From its meager beginnings in the 1970s before a single computer was on campus, an elective class has grown into a core piece of freshman and sophomore curriculum, and has even expanded into an AP level class as well as an iPad programming course.
“After my classes at Convent, going into a college class of 20 where I was one of the only two girls, I felt confident and prepared because it is almost unheard of for high schools to offer computer programming classes,” Lia Alioto Schmidt (’92) said.
Schmidt, a venture funds lawyer who graduated from Stanford University, said the skills she picked up in computer programming prepared her for college courses, and are valuable in her daily life at work today.
“When we draft agreements everything must be clear as it was stated and well organized,” Schmidt said. “Computer programming helped me think logically and organize my thoughts so I can be exact, because there is no room for error.”
As a young mathematics teacher, Doug Grant added computer programming to the curriculum in the mid1970s, seeing its increasing relevancy.
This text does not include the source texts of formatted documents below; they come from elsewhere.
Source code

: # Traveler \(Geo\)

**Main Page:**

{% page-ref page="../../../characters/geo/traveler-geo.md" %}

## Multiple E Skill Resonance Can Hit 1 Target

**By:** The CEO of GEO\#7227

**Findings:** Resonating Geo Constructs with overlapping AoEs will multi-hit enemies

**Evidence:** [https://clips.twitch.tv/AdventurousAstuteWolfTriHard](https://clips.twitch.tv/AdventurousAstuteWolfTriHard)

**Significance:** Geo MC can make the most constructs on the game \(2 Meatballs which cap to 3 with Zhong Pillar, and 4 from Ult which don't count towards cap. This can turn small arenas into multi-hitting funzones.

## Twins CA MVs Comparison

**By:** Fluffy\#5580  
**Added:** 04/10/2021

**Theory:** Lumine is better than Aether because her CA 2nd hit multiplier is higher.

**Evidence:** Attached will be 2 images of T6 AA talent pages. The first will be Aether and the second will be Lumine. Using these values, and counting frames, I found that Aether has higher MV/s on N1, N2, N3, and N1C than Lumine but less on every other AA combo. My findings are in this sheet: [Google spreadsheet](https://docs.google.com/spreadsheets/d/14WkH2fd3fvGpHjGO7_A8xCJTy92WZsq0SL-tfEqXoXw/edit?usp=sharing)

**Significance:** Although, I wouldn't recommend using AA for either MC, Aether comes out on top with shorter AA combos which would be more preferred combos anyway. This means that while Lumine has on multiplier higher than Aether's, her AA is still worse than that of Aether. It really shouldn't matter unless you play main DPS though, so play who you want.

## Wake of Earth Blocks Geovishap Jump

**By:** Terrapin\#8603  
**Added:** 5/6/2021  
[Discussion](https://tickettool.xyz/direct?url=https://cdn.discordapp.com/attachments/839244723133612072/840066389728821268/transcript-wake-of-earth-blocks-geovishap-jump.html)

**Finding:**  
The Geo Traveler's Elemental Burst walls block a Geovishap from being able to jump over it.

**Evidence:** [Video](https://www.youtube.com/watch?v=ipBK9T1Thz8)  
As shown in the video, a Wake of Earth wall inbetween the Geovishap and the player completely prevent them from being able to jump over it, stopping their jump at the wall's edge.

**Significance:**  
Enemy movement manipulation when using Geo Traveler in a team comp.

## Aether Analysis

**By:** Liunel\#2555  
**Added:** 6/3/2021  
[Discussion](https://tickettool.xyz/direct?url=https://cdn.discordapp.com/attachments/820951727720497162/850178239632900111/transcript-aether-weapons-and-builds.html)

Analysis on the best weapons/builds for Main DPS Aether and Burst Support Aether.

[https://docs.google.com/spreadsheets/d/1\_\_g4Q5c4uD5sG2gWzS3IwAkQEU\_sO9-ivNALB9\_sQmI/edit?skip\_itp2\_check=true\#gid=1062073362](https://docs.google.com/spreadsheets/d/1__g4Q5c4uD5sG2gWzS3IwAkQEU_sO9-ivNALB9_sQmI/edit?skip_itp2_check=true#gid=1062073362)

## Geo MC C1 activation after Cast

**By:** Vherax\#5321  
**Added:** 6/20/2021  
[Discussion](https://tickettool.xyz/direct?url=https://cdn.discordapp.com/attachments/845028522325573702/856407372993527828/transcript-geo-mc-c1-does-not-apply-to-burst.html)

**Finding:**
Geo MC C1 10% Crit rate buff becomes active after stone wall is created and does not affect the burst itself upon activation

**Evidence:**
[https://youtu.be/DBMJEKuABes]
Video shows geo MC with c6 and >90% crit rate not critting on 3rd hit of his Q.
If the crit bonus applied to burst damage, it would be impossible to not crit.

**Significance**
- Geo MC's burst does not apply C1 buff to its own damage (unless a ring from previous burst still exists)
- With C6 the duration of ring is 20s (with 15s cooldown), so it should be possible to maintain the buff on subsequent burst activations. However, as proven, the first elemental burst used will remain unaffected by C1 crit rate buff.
Grant said his degree in mathematics from University of San Francisco and interest in code writing gave him the necessary background to teach the class.
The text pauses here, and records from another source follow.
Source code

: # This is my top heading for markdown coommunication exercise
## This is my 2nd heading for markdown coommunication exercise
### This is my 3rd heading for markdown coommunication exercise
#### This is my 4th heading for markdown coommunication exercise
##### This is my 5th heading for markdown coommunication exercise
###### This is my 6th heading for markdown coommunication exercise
“This gave our girls an opportunity to be interested in a subject not commonly taught to girls or in high schools in general,” Grant, who is now the school’s academic programming director, said.
Grant’s first students wrote programs during class, went to USF on Saturdays to use the university’s key punch and computers, then ran their programs and gathered the results the following weekend. Convent got its first computer in 1977, and freshman and sophomore computer programming became a required one-semester class in the early 1980s.
“Every time universities began to teach a new language, we started teaching it to our students,” Grant said. “When I first began teaching, BASIC was still in its development stages and we were teaching Fortran.
“As programs began to evolve, we went through BASIC, Pascal, C++, and then Java and Objective C — all relevant in current programming and kept our students ahead of the game.”
Originally all computer programmers were women because programming was considered menial work, and women were considered more exacting than men, according to Marlaine E. Lockheed, author of “Women, girls, and computers: A first look at the evidence.” Ada Lovelace, the first computer programmer who was also known as the “enchantress of numbers,” wrote the first code for an analytic calculating machine in 1842.
“It’s similar to math for me, it’s like a puzzle,” junior Rachel Booth said. “Java is really simple and is a ‘need to know’ for a career. A background in it will get me ahead in college.”
The number of women receiving bachelors and masters degrees in math and science peaked in the early 2000s and is now declining, according to the Computing Research Association. Yet, 19 junior and senior girls are taking AP Computer Science this year and most say they are considering going into this field.
“Having this exposure is only beneficial,” Schmidt said, “These skills help tremendously even if you’re a creative writer and for organization and critical thinking.”